New York, 1930. Cécilia, une jeune serveuse délaissée par un mari tire-au-flanc, se console en passant ses soirées au cinéma. Le passe-temps se transforme en passion quand elle s’éprend de Gil, héros fictif du film du moment. Mais alors qu’elle retourne le voir pour la cinquième fois, l’inimaginable se produit. Gil sort de l’écran pour la rejoindre. Mise en abîme, confusion des genres : c’est l’histoire d’une fiction qui ne se contente plus de refléter le réel mais qui vient s’y mêler. La Rose pourpre du Caire n’est pas l’œuvre d’Éric Benzekri mais on pourrait s’y tromper. Parce qu’il a de Woody Allen bien plus qu’un parent ashkénaze. Il a son sens de l’absurde et son autodérision. Son regard sévère mais bienveillant sur les gens. Ses tourments assumés, aussi. « Quand je me lève le matin, je suis déjà inquiet. » Mais s’il est comme Allen préoccupé par l’état de la société, il a ce petit truc en plus qui caractérise si bien les Français, malgré tout, par rapport au reste du monde : il aime profondément la politique. « Et pas seulement parce que ça plaît aux filles. » Parce qu’il croit qu’elle peut sauver le monde ? « Aujourd’hui, c’est sans doute la politique qui doit être sauvée. » Mais alors comment ? Est-ce que comme Gil vient sauver Cécilia, la fiction pourrait venir sauver la politique, ou tout du moins l’inspirer ? Une chose est sûre, les frontières ne sont plus étanches. Zelensky, oui, lui-même, a été élu président de l’Ukraine dans une série populaire avant de l’être réellement quatre ans plus tard. Est-ce qu’on est surpris, quand dans une vidéo diffusée le 20 janvier dernier, Anna Mouglalis, l’actrice qui jouait le rôle de la présidente de la République dans la série Baron noir, appelle, de sa voix reconnaissable entre mille, à voter pour la primaire populaire ? Oui, et pas qu’un peu : elle dit «je» et elle est assise à côté de son portrait officiel de présidente tel que présenté dans la série… sauf qu’elle parle de la vraie primaire. La primaire IRL.
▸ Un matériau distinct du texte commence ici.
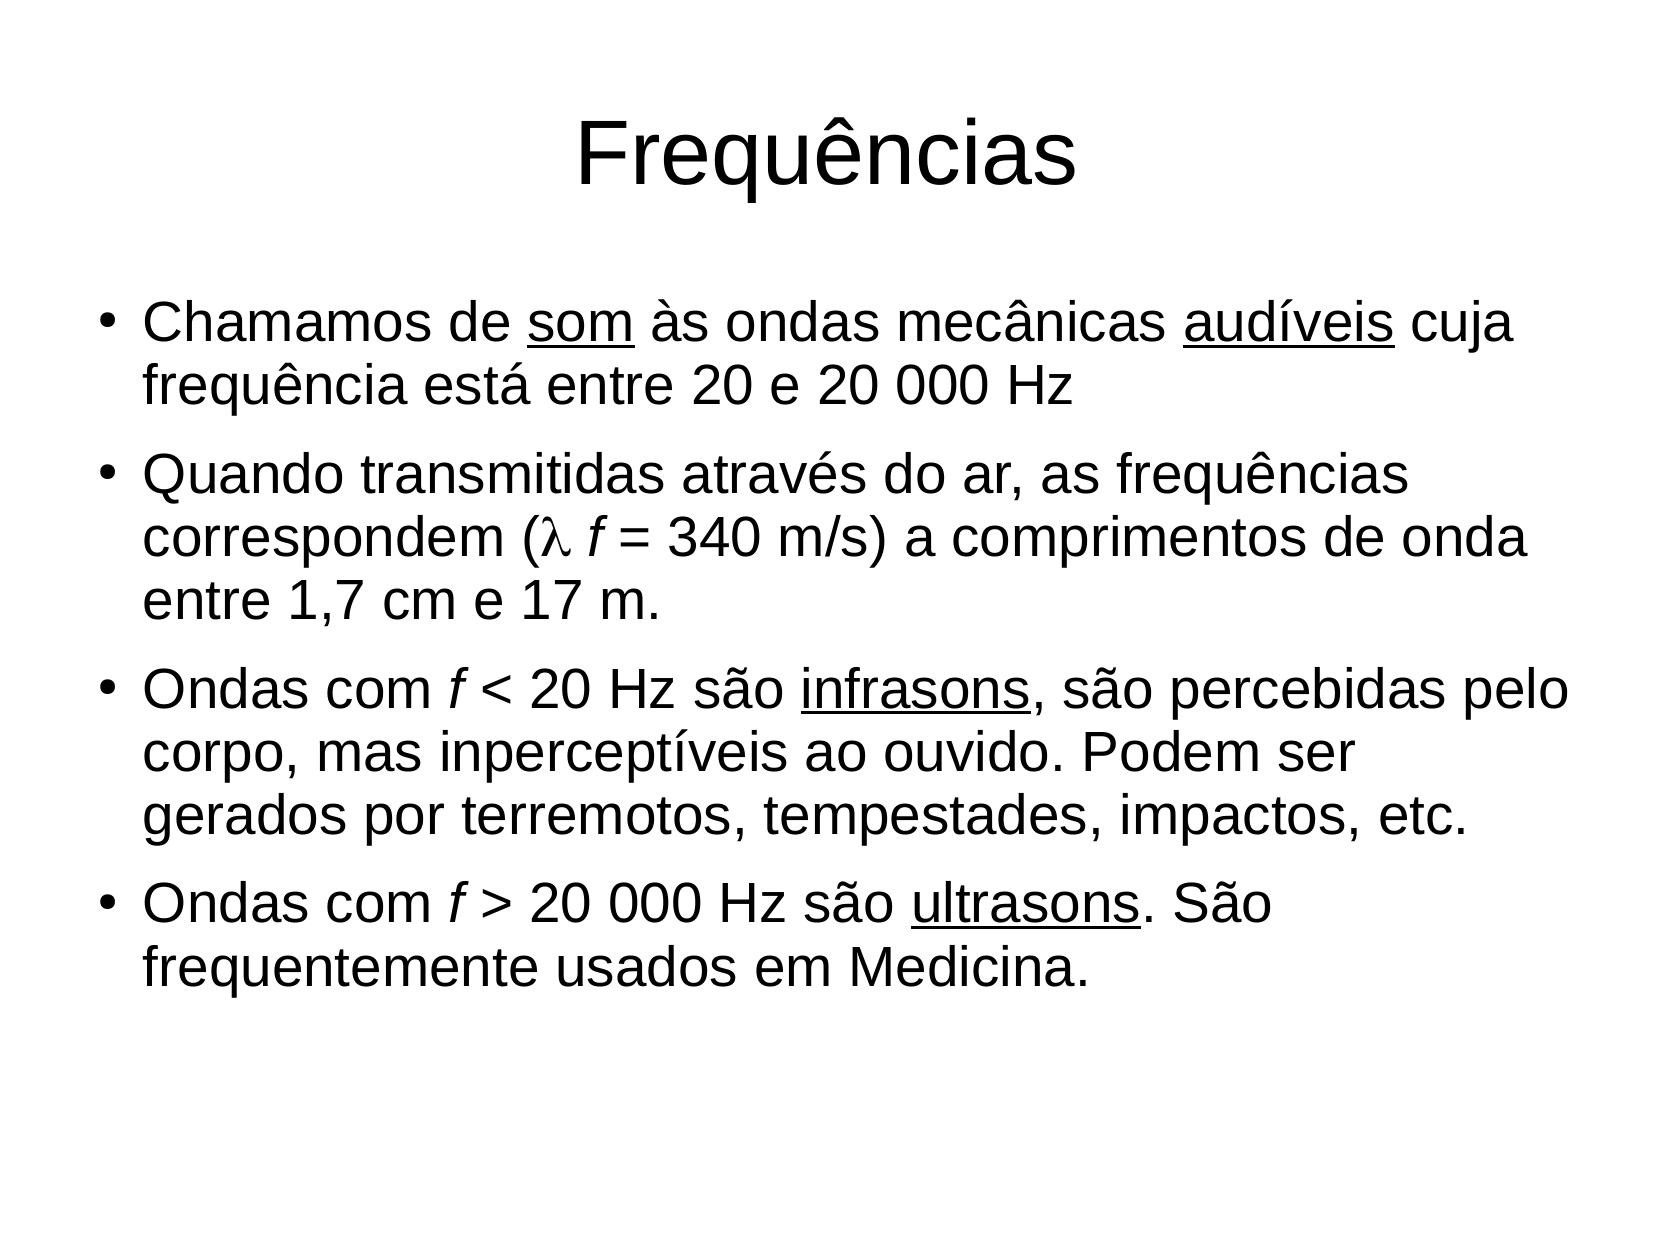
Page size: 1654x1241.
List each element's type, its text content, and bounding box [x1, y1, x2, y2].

title Frequências [82, 49, 1571, 257]
list Chamamos de som às ondas mecânicas audíveis cuja frequência está entre 20 e 20 000 Hz Quando transmitidas através do ar, as frequências correspondem (l f = 340 m/s) a comprimentos de onda entre 1,7 cm e 17 m. Ondas com f < 20 Hz são infrasons, são percebidas pelo corpo, mas inperceptíveis ao ouvido. Podem ser gerados por terremotos, tempestades, impactos, etc. Ondas com f > 20 000 Hz são ultrasons. São frequentemente usados em Medicina. [82, 290, 1571, 1010]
Benzekri assure qu’il n’y est pour rien et on a envie de le croire, tant ses intonations aiguës débordent de sincérité. Mais lui, est-ce qu’il en fait encore, de la politique ? « Plus depuis 2007 », dit-il, en n’omettant jamais de rappeler ses débuts à l’Unef, comme d’autres évoqueraient naturellement le lieu où ils ont grandi. Pour nos jeunes lecteurs qui n’auraient pas la réf’, disons que l’Unef est aux syndicats étudiants ce que le tourne-disque est à Spotify. Tout, et plus rien à la fois. Depuis, on a changé de monde, on a même changé de siècle. Et puis il se corrige : « Enfin si, j’en fais… Mais autrement. » Alors quand on lui demande si écrire des séries, c’est faire de la politique, la réponse tombe comme une évidence : « Au fond, toi et moi on fait un peu la même chose : on raconte une histoire. » Nous y voilà. Et si les scénaristes étaient les Jacques Pilhan des temps modernes ? Rencontre avec Éric Benzekri, le Baron des spin doctors.
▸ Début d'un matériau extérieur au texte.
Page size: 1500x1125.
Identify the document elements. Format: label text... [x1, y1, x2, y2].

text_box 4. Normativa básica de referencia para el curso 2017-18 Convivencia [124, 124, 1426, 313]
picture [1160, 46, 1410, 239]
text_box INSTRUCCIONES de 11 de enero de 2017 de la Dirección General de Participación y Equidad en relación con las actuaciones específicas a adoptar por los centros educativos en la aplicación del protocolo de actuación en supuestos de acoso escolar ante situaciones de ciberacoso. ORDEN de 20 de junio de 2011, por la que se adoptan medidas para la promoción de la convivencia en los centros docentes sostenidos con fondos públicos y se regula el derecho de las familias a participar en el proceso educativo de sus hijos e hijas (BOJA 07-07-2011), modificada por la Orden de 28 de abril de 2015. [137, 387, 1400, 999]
Éric Benzekri, est-ce qu’une série politique, c’est une série qui fait de la politique ? Autrement dit, te considères-tu aujourd’hui comme un acteur politique ?
Non, je ne fais plus de politique depuis 2007… Enfin si… j’en fais, mais autrement. Désormais, je suis plus un conteur qu’un acteur politique. J’essaye de présenter toutes les vicissitudes de la politique, alors qu’elle semble subir une rétrogradation dans le cœur des gens comme dans son pouvoir de sauver le monde… Aujourd’hui, c’est sans doute elle qui doit être sauvée. J’essaye de le faire en mettant la focale sur les hommes et les femmes qui sont au cœur de son réacteur.
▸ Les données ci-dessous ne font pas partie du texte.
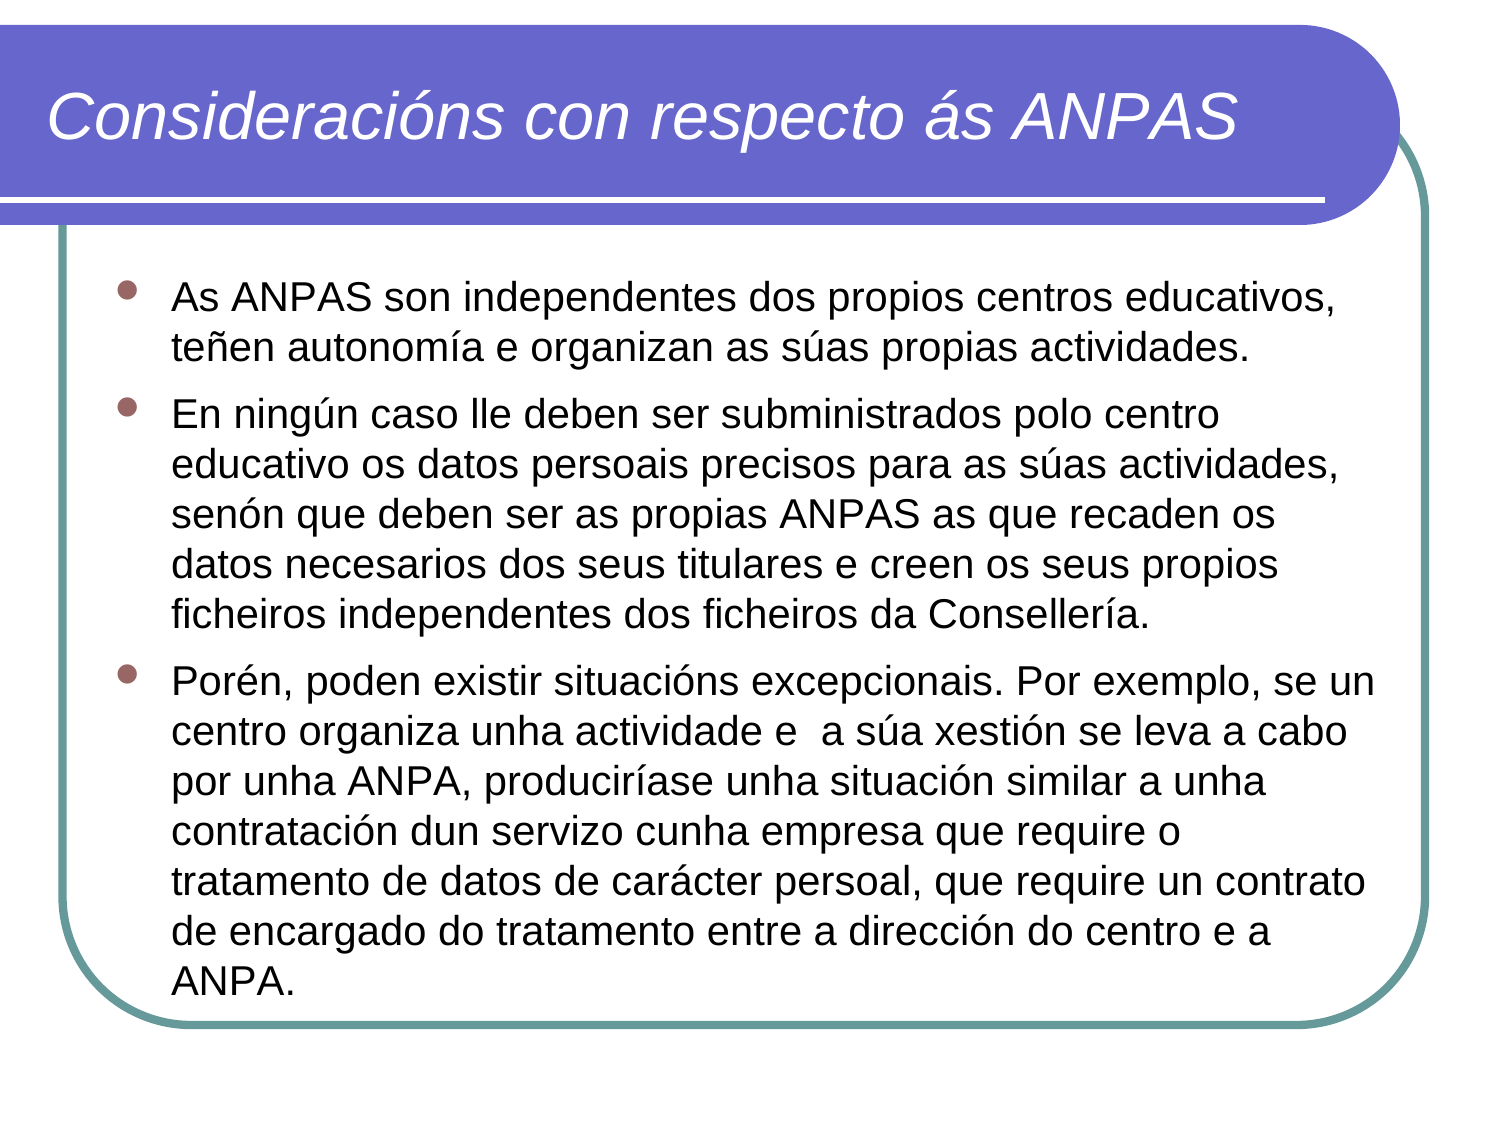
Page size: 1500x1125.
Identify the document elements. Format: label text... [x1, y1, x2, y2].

list As ANPAS son independentes dos propios centros educativos, teñen autonomía e organizan as súas propias actividades. En ningún caso lle deben ser subministrados polo centro educativo os datos persoais precisos para as súas actividades, senón que deben ser as propias ANPAS as que recaden os datos necesarios dos seus titulares e creen os seus propios ficheiros independentes dos ficheiros da Consellería. Porén, poden existir situacións excepcionais. Por exemplo, se un centro organiza unha actividade e a súa xestión se leva a cabo por unha ANPA, produciríase unha situación similar a unha contratación dun servizo cunha empresa que require o tratamento de datos de carácter persoal, que require un contrato de encargado do tratamento entre a dirección do centro e a ANPA. [99, 262, 1401, 1012]
title Consideracións con respecto ás ANPAS [31, 0, 1347, 226]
C’est vrai, The West Wing, Borgen, The Crown ou même Rome, c’est le récit passionnant de la démocratie naissante ou déjà en mouvement. Quand Baron noir met en exergue les personnes. Pourquoi ce choix ?
Parce que le trait caractéristique de la série par rapport au cinéma, c’est précisément le personnage. Mais c’est pareil pour The Crown, ou même dans West Wing, à travers les tiraillements formidablement tragiques d’un Toby Ziegler, par exemple. Tous les amoureux de séries politiques connaissent Toby. Ou encore Jed Bartlet, Franck Underwood, Brigitte Nyborg, Olivia Pope et plein d’autres encore… Qu’est ce qui fait l’intérêt d’un grand personnage politique ? Sa capacité à émouvoir. À rester humain. À dépasser son statut de symbole du pouvoir. Regarde Bartlet : son intelligence émouvante, voire décalée, il la met au service de la rectitude morale. Même si cela peut le faire perdre. Il y a de ça avec Mitterrand et la peine de mort, je trouve. On dit parfois aujourd’hui que ça l’a fait gagner. C’est vrai, mais ça aurait surtout pu signer son échec.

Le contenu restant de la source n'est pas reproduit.